Domande da interrogazione
- Qual è la composizione principale dell'apparato scheletrico?
- Quali sono le tipologie di ossa e le loro caratteristiche?
- Cosa sono i paramorfismi e come si differenziano dai dimorfismi?
- Quali metodi esistono per correggere la scoliosi?
- Quali sono i principali tipi di circolazione sanguigna?
L'apparato scheletrico è composto da tessuto osseo, tessuto cartilagineo e midollo osseo, con il tessuto osseo che contiene il 55% di sostanze e sali minerali, il 17% di acqua e il 28% di osseina, che varia in base all'età (giovani hanno più osseina, adulti più sali minerali).
Le ossa si classificano in ossa lunghe, ossa corte e ossa piatte. Ogni osso ha una parte centrale chiamata diafisi e due estremità chiamate epifisi, con il periostio che protegge e nutre le ossa.
I paramorfismi sono alterazioni temporanee della forma corporea, mentre i dimorfismi sono alterazioni croniche dello scheletro. I paramorfismi possono essere simmetrici (es. lordosi) o asimmetrici (es. scoliosi).

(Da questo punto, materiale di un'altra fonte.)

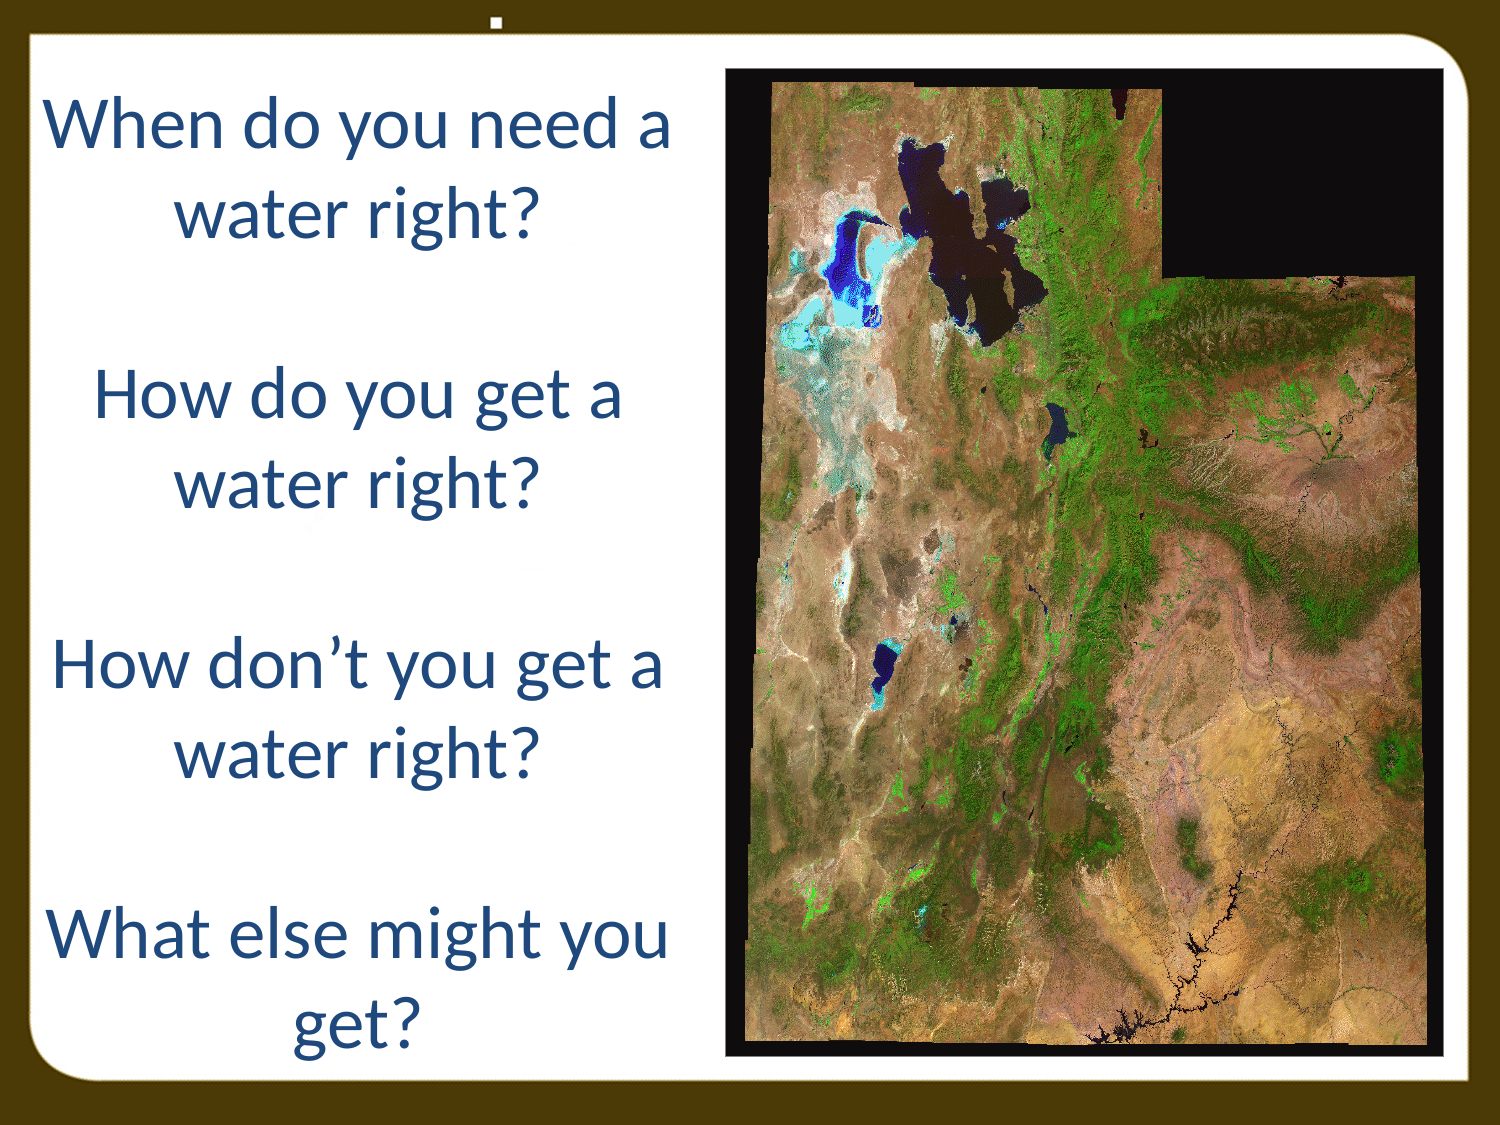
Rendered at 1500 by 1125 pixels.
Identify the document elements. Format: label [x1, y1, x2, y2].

Per correggere la scoliosi si possono utilizzare due metodi: il metodo Niederhoff, che tonifica la muscolatura dal lato della concavità della curva, e il metodo Klapp, che mira a correggere la deviazione provocando adeguata lordosi.
Esistono tre tipi di circolazione sanguigna: la circolazione piccola (da atrio destro ad atrio sinistro), la circolazione grande (da atrio sinistro ad atrio destro) e la circolazione portale, che rifornisce il fegato attraverso la vena porta.